Recommended query patterns:
- Use `queryTaskEvents()` when diagnosing one task execution round, especially with `attempt`, `event_type`, and `order: 'asc'`.
- Use `queryWorkflowEvents()` when reconstructing workflow timelines across parent and child tasks. Prefer `event_type` or `event_types` plus pagination rather than loading every event into an operator-facing page.
- Use `queryTaskAttempts()` or `queryWorkflowAttempts()` when the question is about worker rounds, retry cadence, open executions, or duration analysis. Prefer attempt queries over deriving rounds from event sequences.
- Use `getTaskAudit()` and `getWorkflowAudit()` for operator drill-down pages. Use `getWorkflowAuditSummary()` for aggregate diagnosis, not for exact replay.
Summary field semantics:
- `timing.first_started_at`: the earliest `started_at` among workflow attempts.
- `timing.last_ended_at`: the latest non-null `ended_at` among workflow attempts.
- `timing.last_event_time`: the latest workflow event time currently visible in the event table.
- `timing.workflow_duration_seconds`: `last_ended_at - root_task.created_at` when both values exist; otherwise `null`.
- `stage_timings`: derived from root task attempts plus root task `task_started` / `task_retry_started` events.

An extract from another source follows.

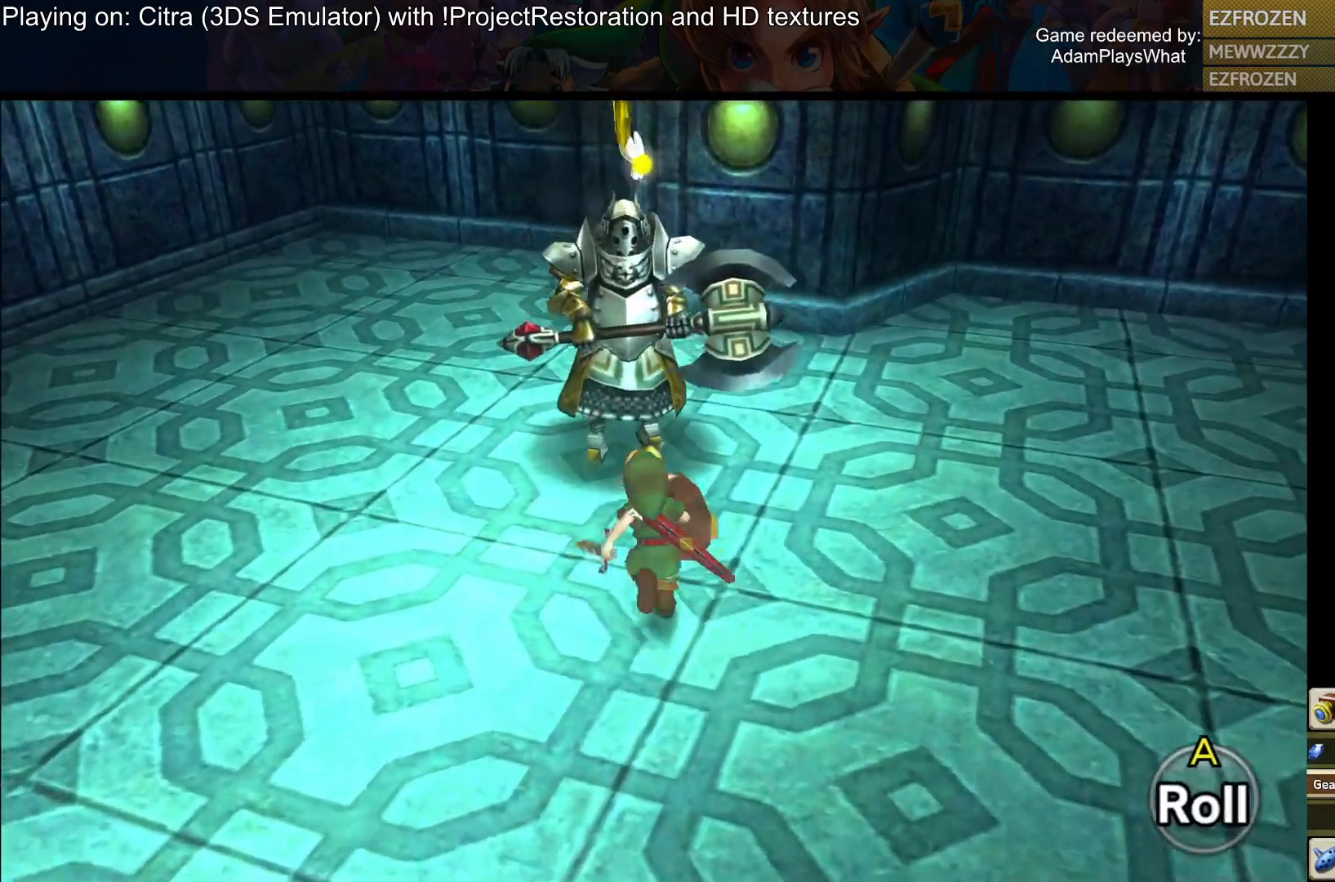
{"buttons": ["L1"], "left_stick": "down", "right_stick": "center", "events": [[50, "right_stick", "up-left"], [67, "L1", "down"], [100, "left_stick", "down-right"], [367, "left_stick", "down"], [451, "right_stick", "center"]]}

Pending workflows or workflows without attempts return an empty array.
- `failed_tasks`: terminal workflow tasks currently in `failed`, `timeout`, `permanently_failed`, or `paused` status. This is a latest-snapshot view, not a historical list of every failed round.
- `critical_path`: a best-effort path built from the longest persisted representative attempt per task plus the longest child branch. When sibling branches tie, the implementation falls back to deterministic task id ordering.

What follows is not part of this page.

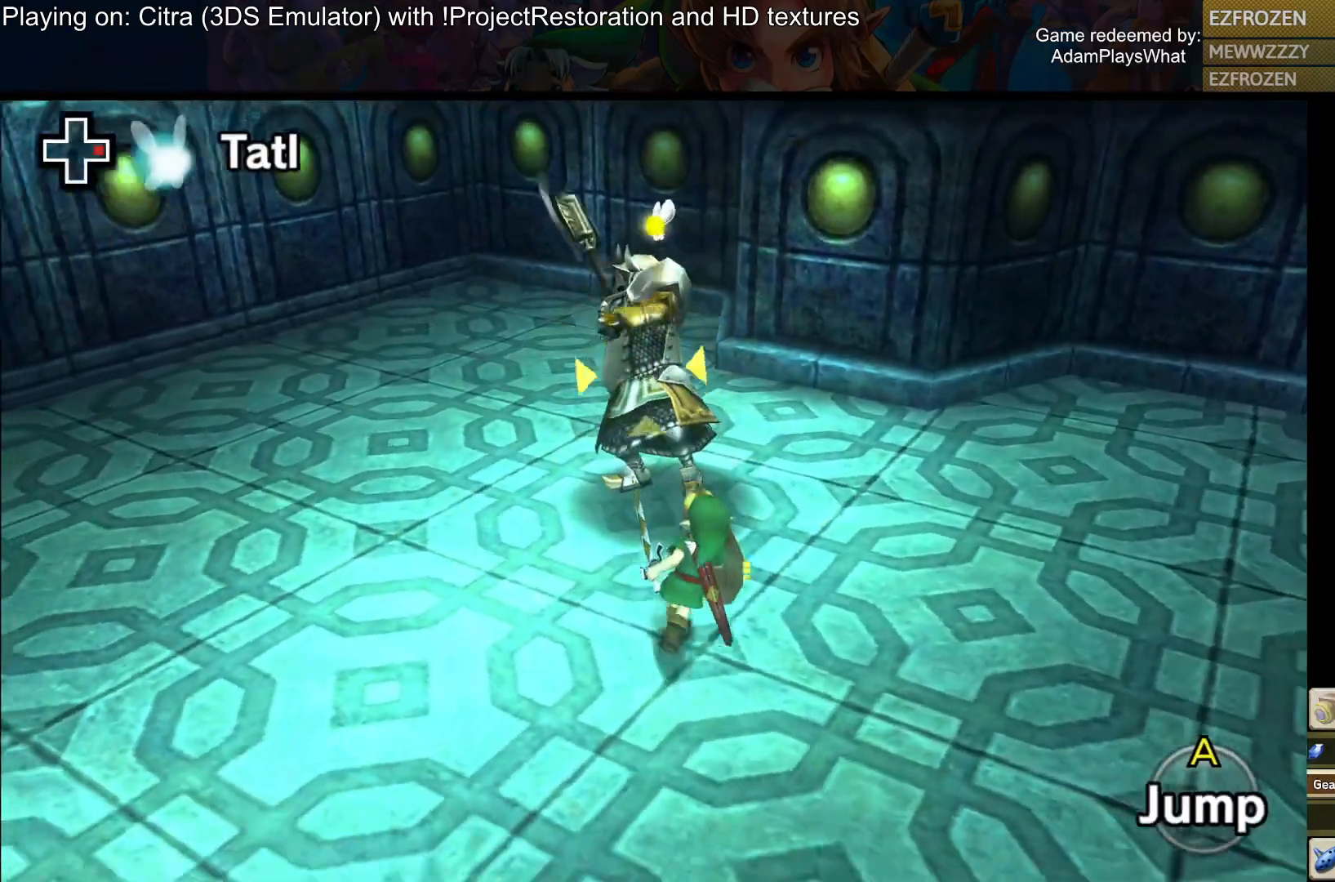
{"buttons": ["L1"], "left_stick": "down", "right_stick": "center", "events": []}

- `slowest_attempts`: the top 5 attempts sorted by persisted duration, then start time.
Operational boundaries:
- `getWorkflowAuditSummary()` currently reads the full task, event, and attempt set for the workflow before aggregating in memory. It is intended for platform diagnosis, not for arbitrarily large workflow scans in hot paths.
- Because persisted timing is second-granularity, very short or same-second attempts may collapse to equal durations. In those cases `critical_path`, `stage_timings`, and `slowest_attempts` remain deterministic but should be read as approximations.
- After retention deletes historical rows, audit and summary APIs describe only the remaining retained data. The platform does not promise long-term completeness after deletion-based retention has run.
The current `critical_path` is an estimate derived from persisted attempt durations along the workflow tree. It is useful for platform diagnosis, but it should not be treated as a perfect replacement for a distributed trace.
Because persisted task timing is currently stored in whole seconds, very short stages or sibling tasks may collapse to the same duration and rely on deterministic tie-breaking.
### Handler Audit
Handlers can emit structured checkpoint events during execution through `task.audit()`.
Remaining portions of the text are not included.